▶ WORK TO COMPLETE
Filter the data for lines with the word "Created", then copy every line so identified.

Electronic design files
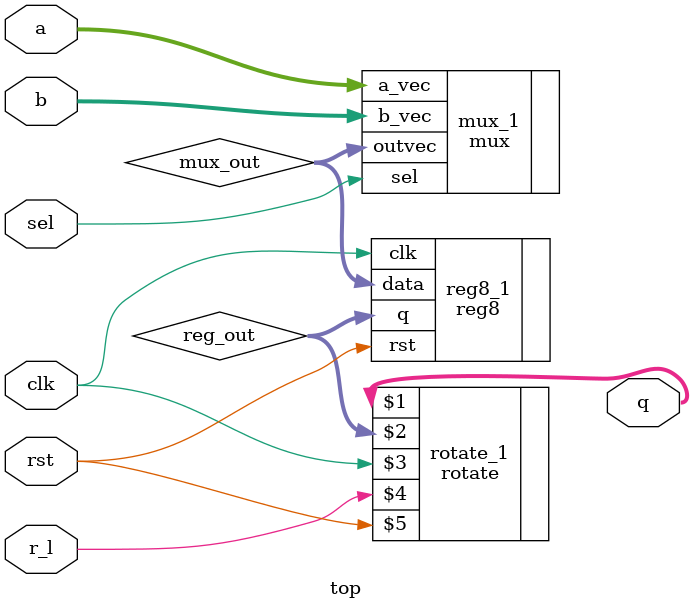
<source format=v>
module top(q, a, b, sel, r_l, clk, rst);
output [7:0] q;
input [7:0] a, b;
input sel, r_l, clk, rst;
wire [7:0] mux_out, reg_out;

mux mux_1 (.outvec(mux_out), .a_vec(a), .b_vec(b), .sel(sel));
// notice that port connections listed by name can be in any order
reg8 reg8_1 (.clk(clk), .data(mux_out), .q(reg_out), .rst(rst));
// can mix port connections "in order" (below)  with port connections "by name" (above)
rotate rotate_1 (q, reg_out, clk, r_l, rst);

endmodule

</source>
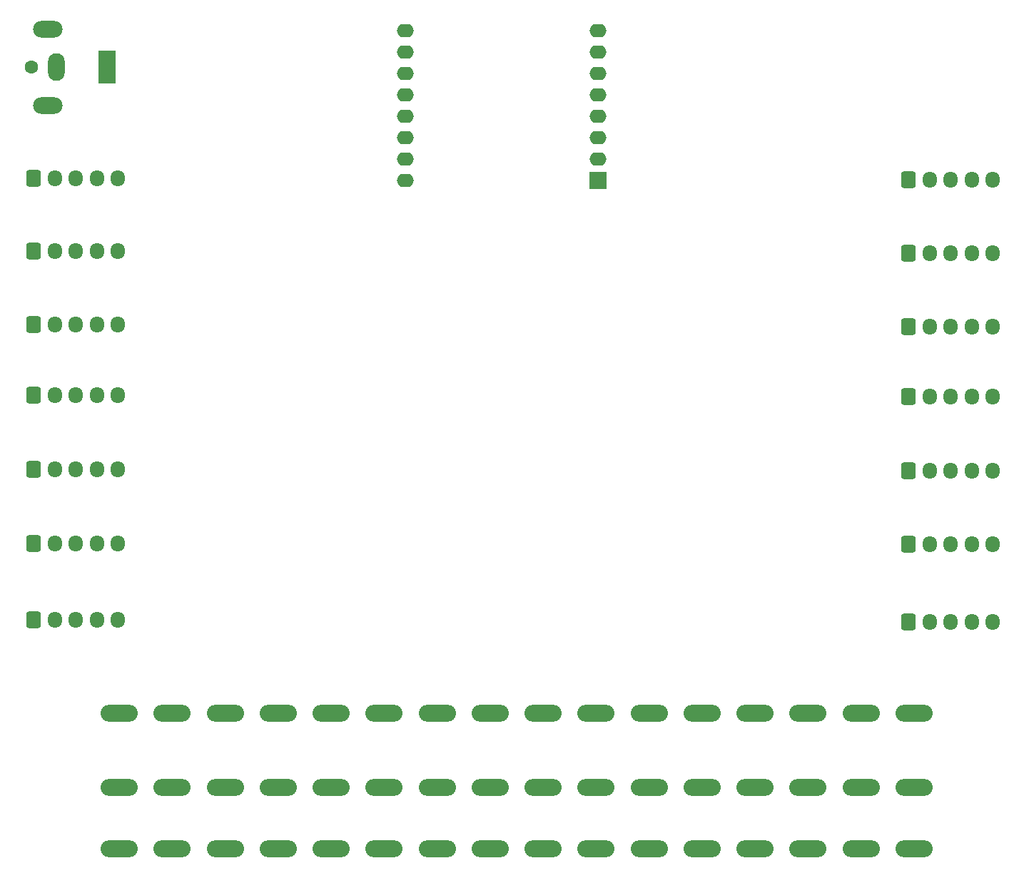
<source format=gbr>
%TF.GenerationSoftware,KiCad,Pcbnew,8.0.5*%
%TF.CreationDate,2024-12-18T14:45:34+08:00*%
%TF.ProjectId,hardware,68617264-7761-4726-952e-6b696361645f,rev?*%
%TF.SameCoordinates,Original*%
%TF.FileFunction,Soldermask,Bot*%
%TF.FilePolarity,Negative*%
%FSLAX46Y46*%
G04 Gerber Fmt 4.6, Leading zero omitted, Abs format (unit mm)*
G04 Created by KiCad (PCBNEW 8.0.5) date 2024-12-18 14:45:34*
%MOMM*%
%LPD*%
G01*
G04 APERTURE LIST*
G04 Aperture macros list*
%AMRoundRect*
0 Rectangle with rounded corners*
0 $1 Rounding radius*
0 $2 $3 $4 $5 $6 $7 $8 $9 X,Y pos of 4 corners*
0 Add a 4 corners polygon primitive as box body*
4,1,4,$2,$3,$4,$5,$6,$7,$8,$9,$2,$3,0*
0 Add four circle primitives for the rounded corners*
1,1,$1+$1,$2,$3*
1,1,$1+$1,$4,$5*
1,1,$1+$1,$6,$7*
1,1,$1+$1,$8,$9*
0 Add four rect primitives between the rounded corners*
20,1,$1+$1,$2,$3,$4,$5,0*
20,1,$1+$1,$4,$5,$6,$7,0*
20,1,$1+$1,$6,$7,$8,$9,0*
20,1,$1+$1,$8,$9,$2,$3,0*%
G04 Aperture macros list end*
%ADD10RoundRect,0.250000X-0.600000X-0.725000X0.600000X-0.725000X0.600000X0.725000X-0.600000X0.725000X0*%
%ADD11O,1.700000X1.950000*%
%ADD12C,1.600000*%
%ADD13R,2.000000X4.000000*%
%ADD14O,2.000000X3.300000*%
%ADD15O,3.500000X2.000000*%
%ADD16R,2.000000X2.000000*%
%ADD17O,2.000000X1.600000*%
%ADD18O,4.404000X2.004000*%
G04 APERTURE END LIST*
D10*
%TO.C,M14*%
X266100000Y-123200000D03*
D11*
X268600000Y-123200000D03*
X271100000Y-123200000D03*
X273600000Y-123200000D03*
X276100000Y-123200000D03*
%TD*%
D10*
%TO.C,M13*%
X266100000Y-114000000D03*
D11*
X268600000Y-114000000D03*
X271100000Y-114000000D03*
X273600000Y-114000000D03*
X276100000Y-114000000D03*
%TD*%
D10*
%TO.C,M12*%
X266100000Y-105200000D03*
D11*
X268600000Y-105200000D03*
X271100000Y-105200000D03*
X273600000Y-105200000D03*
X276100000Y-105200000D03*
%TD*%
D10*
%TO.C,M11*%
X266100000Y-96400000D03*
D11*
X268600000Y-96400000D03*
X271100000Y-96400000D03*
X273600000Y-96400000D03*
X276100000Y-96400000D03*
%TD*%
D10*
%TO.C,M10*%
X266100000Y-88100000D03*
D11*
X268600000Y-88100000D03*
X271100000Y-88100000D03*
X273600000Y-88100000D03*
X276100000Y-88100000D03*
%TD*%
D10*
%TO.C,M9*%
X266100000Y-79400000D03*
D11*
X268600000Y-79400000D03*
X271100000Y-79400000D03*
X273600000Y-79400000D03*
X276100000Y-79400000D03*
%TD*%
D10*
%TO.C,M8*%
X266100000Y-70700000D03*
D11*
X268600000Y-70700000D03*
X271100000Y-70700000D03*
X273600000Y-70700000D03*
X276100000Y-70700000D03*
%TD*%
%TO.C,M7*%
X172300000Y-122950000D03*
X169800000Y-122950000D03*
X167300000Y-122950000D03*
X164800000Y-122950000D03*
D10*
X162300000Y-122950000D03*
%TD*%
D11*
%TO.C,M6*%
X172300000Y-113850000D03*
X169800000Y-113850000D03*
X167300000Y-113850000D03*
X164800000Y-113850000D03*
D10*
X162300000Y-113850000D03*
%TD*%
D11*
%TO.C,M5*%
X172300000Y-105100000D03*
X169800000Y-105100000D03*
X167300000Y-105100000D03*
X164800000Y-105100000D03*
D10*
X162300000Y-105100000D03*
%TD*%
D11*
%TO.C,M4*%
X172300000Y-96300000D03*
X169800000Y-96300000D03*
X167300000Y-96300000D03*
X164800000Y-96300000D03*
D10*
X162300000Y-96300000D03*
%TD*%
D11*
%TO.C,M3*%
X172300000Y-87900000D03*
X169800000Y-87900000D03*
X167300000Y-87900000D03*
X164800000Y-87900000D03*
D10*
X162300000Y-87900000D03*
%TD*%
%TO.C,M2*%
X162300000Y-79200000D03*
D11*
X164800000Y-79200000D03*
X167300000Y-79200000D03*
X169800000Y-79200000D03*
X172300000Y-79200000D03*
%TD*%
%TO.C,M1*%
X172300000Y-70500000D03*
X169800000Y-70500000D03*
X167300000Y-70500000D03*
X164800000Y-70500000D03*
D10*
X162300000Y-70500000D03*
%TD*%
D12*
%TO.C,J2*%
X162000000Y-57350000D03*
D13*
X171000000Y-57350000D03*
D14*
X165000000Y-57350000D03*
D15*
X164000000Y-52850000D03*
X164000000Y-61850000D03*
%TD*%
D16*
%TO.C,U1*%
X229290000Y-70800000D03*
D17*
X229290000Y-68260000D03*
X229290000Y-65720000D03*
X229290000Y-63180000D03*
X229290000Y-60640000D03*
X229290000Y-58100000D03*
X229290000Y-55560000D03*
X229290000Y-53020000D03*
X206430000Y-53020000D03*
X206430000Y-55560000D03*
X206430000Y-58100000D03*
X206430000Y-60640000D03*
X206430000Y-63180000D03*
X206430000Y-65720000D03*
X206430000Y-68260000D03*
X206430000Y-70800000D03*
%TD*%
D18*
%TO.C,SW6*%
X203893340Y-134000000D03*
X203893340Y-150100000D03*
X203893340Y-142800000D03*
%TD*%
%TO.C,SW11*%
X235326670Y-134000000D03*
X235326670Y-150100000D03*
X235326670Y-142800000D03*
%TD*%
%TO.C,SW12*%
X241613336Y-134000000D03*
X241613336Y-150100000D03*
X241613336Y-142800000D03*
%TD*%
%TO.C,SW14*%
X254186668Y-134000000D03*
X254186668Y-150100000D03*
X254186668Y-142800000D03*
%TD*%
%TO.C,SW7*%
X210180006Y-134000000D03*
X210180006Y-150100000D03*
X210180006Y-142800000D03*
%TD*%
%TO.C,SW4*%
X191320008Y-134000000D03*
X191320008Y-150100000D03*
X191320008Y-142800000D03*
%TD*%
%TO.C,SW15*%
X260473334Y-134000000D03*
X260473334Y-150100000D03*
X260473334Y-142800000D03*
%TD*%
%TO.C,SW10*%
X229040004Y-134000000D03*
X229040004Y-150100000D03*
X229040004Y-142800000D03*
%TD*%
%TO.C,SW8*%
X216466672Y-134000000D03*
X216466672Y-150100000D03*
X216466672Y-142800000D03*
%TD*%
%TO.C,SW9*%
X222753338Y-134000000D03*
X222753338Y-150100000D03*
X222753338Y-142800000D03*
%TD*%
%TO.C,SW16*%
X266760000Y-134000000D03*
X266760000Y-150100000D03*
X266760000Y-142800000D03*
%TD*%
%TO.C,SW2*%
X178746676Y-134000000D03*
X178746676Y-150100000D03*
X178746676Y-142800000D03*
%TD*%
%TO.C,SW5*%
X197606674Y-134000000D03*
X197606674Y-150100000D03*
X197606674Y-142800000D03*
%TD*%
%TO.C,SW13*%
X247900002Y-134000000D03*
X247900002Y-150100000D03*
X247900002Y-142800000D03*
%TD*%
%TO.C,SW1*%
X172460010Y-134000000D03*
X172460010Y-150100000D03*
X172460010Y-142800000D03*
%TD*%
%TO.C,SW3*%
X185033342Y-134000000D03*
X185033342Y-150100000D03*
X185033342Y-142800000D03*
%TD*%
M02*

</source>
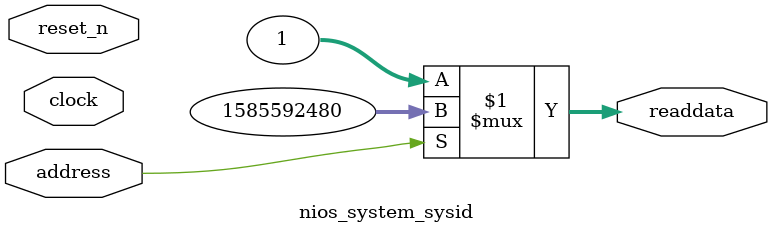
<source format=v>



// synthesis translate_off
`timescale 1ns / 1ps
// synthesis translate_on

// turn off superfluous verilog processor warnings 
// altera message_level Level1 
// altera message_off 10034 10035 10036 10037 10230 10240 10030 

module nios_system_sysid (
               // inputs:
                address,
                clock,
                reset_n,

               // outputs:
                readdata
             )
;

  output  [ 31: 0] readdata;
  input            address;
  input            clock;
  input            reset_n;

  wire    [ 31: 0] readdata;
  //control_slave, which is an e_avalon_slave
  assign readdata = address ? 1585592480 : 1;

endmodule



</source>
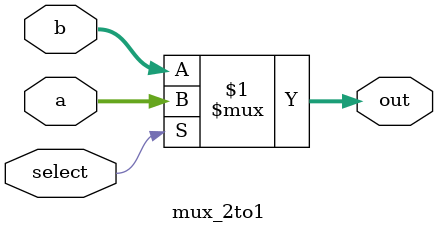
<source format=v>
`timescale 1ns / 1ps


module mux_2to1(
    input [7:0] a,
    input [7:0] b,
    input select,
    output [7:0] out
    );

assign out = select ? a:b;

endmodule

</source>
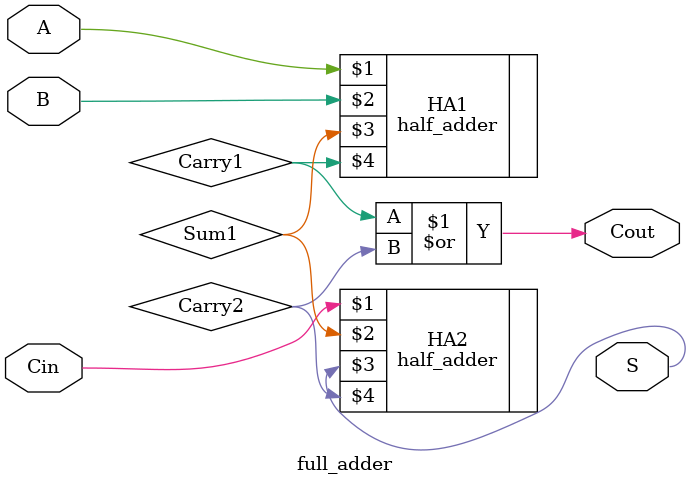
<source format=v>
`timescale 1ns/10ps

module full_adder(
    input A, B, Cin,
    output S, Cout
);
    wire Sum1, Carry1, Carry2;
    half_adder HA1(A,B,Sum1,Carry1);
    half_adder HA2(Cin,Sum1,S,Carry2);
    or(Cout,Carry1,Carry2);
endmodule

</source>
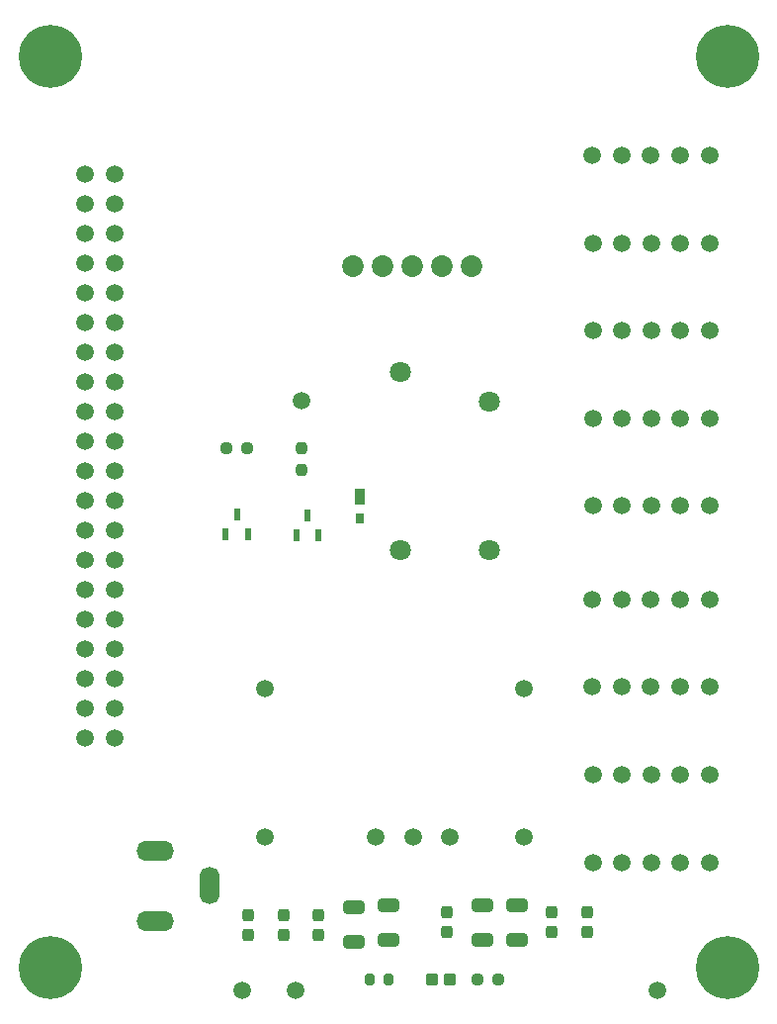
<source format=gbr>
%TF.GenerationSoftware,KiCad,Pcbnew,8.0.8*%
%TF.CreationDate,2025-02-04T22:00:34-05:00*%
%TF.ProjectId,lysimeter-pcb,6c797369-6d65-4746-9572-2d7063622e6b,rev?*%
%TF.SameCoordinates,Original*%
%TF.FileFunction,Soldermask,Top*%
%TF.FilePolarity,Negative*%
%FSLAX46Y46*%
G04 Gerber Fmt 4.6, Leading zero omitted, Abs format (unit mm)*
G04 Created by KiCad (PCBNEW 8.0.8) date 2025-02-04 22:00:34*
%MOMM*%
%LPD*%
G01*
G04 APERTURE LIST*
G04 Aperture macros list*
%AMRoundRect*
0 Rectangle with rounded corners*
0 $1 Rounding radius*
0 $2 $3 $4 $5 $6 $7 $8 $9 X,Y pos of 4 corners*
0 Add a 4 corners polygon primitive as box body*
4,1,4,$2,$3,$4,$5,$6,$7,$8,$9,$2,$3,0*
0 Add four circle primitives for the rounded corners*
1,1,$1+$1,$2,$3*
1,1,$1+$1,$4,$5*
1,1,$1+$1,$6,$7*
1,1,$1+$1,$8,$9*
0 Add four rect primitives between the rounded corners*
20,1,$1+$1,$2,$3,$4,$5,0*
20,1,$1+$1,$4,$5,$6,$7,0*
20,1,$1+$1,$6,$7,$8,$9,0*
20,1,$1+$1,$8,$9,$2,$3,0*%
G04 Aperture macros list end*
%ADD10O,3.220000X1.712000*%
%ADD11O,1.712000X3.220000*%
%ADD12C,1.498600*%
%ADD13RoundRect,0.250000X-0.650000X0.325000X-0.650000X-0.325000X0.650000X-0.325000X0.650000X0.325000X0*%
%ADD14R,0.508000X1.016000*%
%ADD15RoundRect,0.237500X-0.237500X0.300000X-0.237500X-0.300000X0.237500X-0.300000X0.237500X0.300000X0*%
%ADD16C,1.500000*%
%ADD17C,5.400000*%
%ADD18C,1.803400*%
%ADD19R,0.838200X1.447800*%
%ADD20R,0.711200X0.914400*%
%ADD21RoundRect,0.237500X-0.237500X0.250000X-0.237500X-0.250000X0.237500X-0.250000X0.237500X0.250000X0*%
%ADD22C,1.854000*%
%ADD23RoundRect,0.237500X0.250000X0.237500X-0.250000X0.237500X-0.250000X-0.237500X0.250000X-0.237500X0*%
%ADD24RoundRect,0.200000X0.200000X0.275000X-0.200000X0.275000X-0.200000X-0.275000X0.200000X-0.275000X0*%
%ADD25RoundRect,0.102000X-0.400000X-0.400000X0.400000X-0.400000X0.400000X0.400000X-0.400000X0.400000X0*%
G04 APERTURE END LIST*
D10*
%TO.C,J2*%
X129000000Y-125500000D03*
X129000000Y-131500000D03*
D11*
X133700000Y-128500000D03*
%TD*%
D12*
%TO.C,J1*%
X125500000Y-67600000D03*
X122960000Y-67600000D03*
X125500000Y-70140000D03*
X122960000Y-70140000D03*
X125500000Y-72680000D03*
X122960000Y-72680000D03*
X125500000Y-75220000D03*
X122960000Y-75220000D03*
X125500000Y-77760000D03*
X122960000Y-77760000D03*
X125500000Y-80300000D03*
X122960000Y-80300000D03*
X125500000Y-82840000D03*
X122960000Y-82840000D03*
X125500000Y-85380000D03*
X122960000Y-85380000D03*
X125500000Y-87920000D03*
X122960000Y-87920000D03*
X125500000Y-90460000D03*
X122960000Y-90460000D03*
X125500000Y-93000000D03*
X122960000Y-93000000D03*
X125500000Y-95540000D03*
X122960000Y-95540000D03*
X125500000Y-98080000D03*
X122960000Y-98080000D03*
X125500000Y-100620000D03*
X122960000Y-100620000D03*
X125500000Y-103160000D03*
X122960000Y-103160000D03*
X125500000Y-105700000D03*
X122960000Y-105700000D03*
X125500000Y-108240000D03*
X122960000Y-108240000D03*
X125500000Y-110780000D03*
X122960000Y-110780000D03*
X125500000Y-113320000D03*
X122960000Y-113320000D03*
X125500000Y-115860000D03*
X122960000Y-115860000D03*
%TD*%
D13*
%TO.C,C9*%
X160000000Y-130162500D03*
X160000000Y-133112500D03*
%TD*%
D14*
%TO.C,Q4*%
X141095000Y-98500000D03*
X143000000Y-98500000D03*
X142047500Y-96809150D03*
%TD*%
D15*
%TO.C,C6*%
X163000000Y-130775000D03*
X163000000Y-132500000D03*
%TD*%
%TO.C,C7*%
X154000000Y-130775000D03*
X154000000Y-132500000D03*
%TD*%
D16*
%TO.C,TP4*%
X141500000Y-87000000D03*
%TD*%
%TO.C,U3*%
X138387500Y-111650000D03*
X138387500Y-124350000D03*
X147912500Y-124350000D03*
X151087500Y-124350000D03*
X154262500Y-124350000D03*
X160612500Y-124350000D03*
X160612500Y-111650000D03*
%TD*%
D15*
%TO.C,C5*%
X166000000Y-130775000D03*
X166000000Y-132500000D03*
%TD*%
%TO.C,C2*%
X143000000Y-131000000D03*
X143000000Y-132725000D03*
%TD*%
D12*
%TO.C,J3*%
X176466600Y-66029801D03*
X173966600Y-66029801D03*
X171466600Y-66029801D03*
X168966600Y-66029801D03*
X166466600Y-66029801D03*
%TD*%
D17*
%TO.C,H4*%
X178000000Y-135500000D03*
%TD*%
D12*
%TO.C,J11*%
X176500000Y-126500000D03*
X174000000Y-126500000D03*
X171500000Y-126500000D03*
X169000000Y-126500000D03*
X166500000Y-126500000D03*
%TD*%
D18*
%TO.C,K2*%
X150000000Y-84569998D03*
X150000000Y-99809998D03*
X157600000Y-99809998D03*
X157600000Y-87109998D03*
%TD*%
D13*
%TO.C,C8*%
X149000000Y-130162500D03*
X149000000Y-133112500D03*
%TD*%
D12*
%TO.C,J9*%
X176466600Y-111500000D03*
X173966600Y-111500000D03*
X171466600Y-111500000D03*
X168966600Y-111500000D03*
X166466600Y-111500000D03*
%TD*%
D17*
%TO.C,H1*%
X120000000Y-57500000D03*
%TD*%
D12*
%TO.C,J7*%
X176500000Y-96000000D03*
X174000000Y-96000000D03*
X171500000Y-96000000D03*
X169000000Y-96000000D03*
X166500000Y-96000000D03*
%TD*%
D13*
%TO.C,C1*%
X146000000Y-130387500D03*
X146000000Y-133337500D03*
%TD*%
D17*
%TO.C,H3*%
X120000000Y-135500000D03*
%TD*%
D12*
%TO.C,J4*%
X176500000Y-73500000D03*
X174000000Y-73500000D03*
X171500000Y-73500000D03*
X169000000Y-73500000D03*
X166500000Y-73500000D03*
%TD*%
D17*
%TO.C,H2*%
X178000000Y-57500000D03*
%TD*%
D13*
%TO.C,C10*%
X157000000Y-130162500D03*
X157000000Y-133112500D03*
%TD*%
D12*
%TO.C,J6*%
X176500000Y-88500000D03*
X174000000Y-88500000D03*
X171500000Y-88500000D03*
X169000000Y-88500000D03*
X166500000Y-88500000D03*
%TD*%
D19*
%TO.C,CR2*%
X146500000Y-95225300D03*
D20*
X146500000Y-97041400D03*
%TD*%
D12*
%TO.C,J8*%
X176466600Y-104029801D03*
X173966600Y-104029801D03*
X171466600Y-104029801D03*
X168966600Y-104029801D03*
X166466600Y-104029801D03*
%TD*%
D21*
%TO.C,R6*%
X141500000Y-91087500D03*
X141500000Y-92912500D03*
%TD*%
D22*
%TO.C,J12*%
X145920000Y-75500000D03*
X148460000Y-75500000D03*
X151000000Y-75500000D03*
X153540000Y-75500000D03*
X156080000Y-75500000D03*
%TD*%
D12*
%TO.C,J10*%
X176500000Y-119000000D03*
X174000000Y-119000000D03*
X171500000Y-119000000D03*
X169000000Y-119000000D03*
X166500000Y-119000000D03*
%TD*%
D16*
%TO.C,TP2*%
X141000000Y-137500000D03*
%TD*%
D12*
%TO.C,J5*%
X176500000Y-81000000D03*
X174000000Y-81000000D03*
X171500000Y-81000000D03*
X169000000Y-81000000D03*
X166500000Y-81000000D03*
%TD*%
D23*
%TO.C,R1*%
X158412500Y-136500000D03*
X156587500Y-136500000D03*
%TD*%
D24*
%TO.C,R2*%
X149000000Y-136500000D03*
X147350000Y-136500000D03*
%TD*%
D23*
%TO.C,R5*%
X136912500Y-91087500D03*
X135087500Y-91087500D03*
%TD*%
D14*
%TO.C,Q3*%
X135047500Y-98394400D03*
X136952500Y-98394400D03*
X136000000Y-96703550D03*
%TD*%
D15*
%TO.C,C4*%
X137000000Y-131000000D03*
X137000000Y-132725000D03*
%TD*%
%TO.C,C3*%
X140000000Y-131000000D03*
X140000000Y-132725000D03*
%TD*%
D25*
%TO.C,D1*%
X152675000Y-136500000D03*
X154275000Y-136500000D03*
%TD*%
D16*
%TO.C,TP3*%
X172000000Y-137500000D03*
%TD*%
%TO.C,TP1*%
X136500000Y-137500000D03*
%TD*%
M02*

</source>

▶ ANSWER AREA
G04 Created by KiCad (PCBNEW 8.0.5) date 2024-12-18 14:45:34*
G04 Created by KiCad (PCBNEW 8.0.8) date 2025-02-04 22:00:34*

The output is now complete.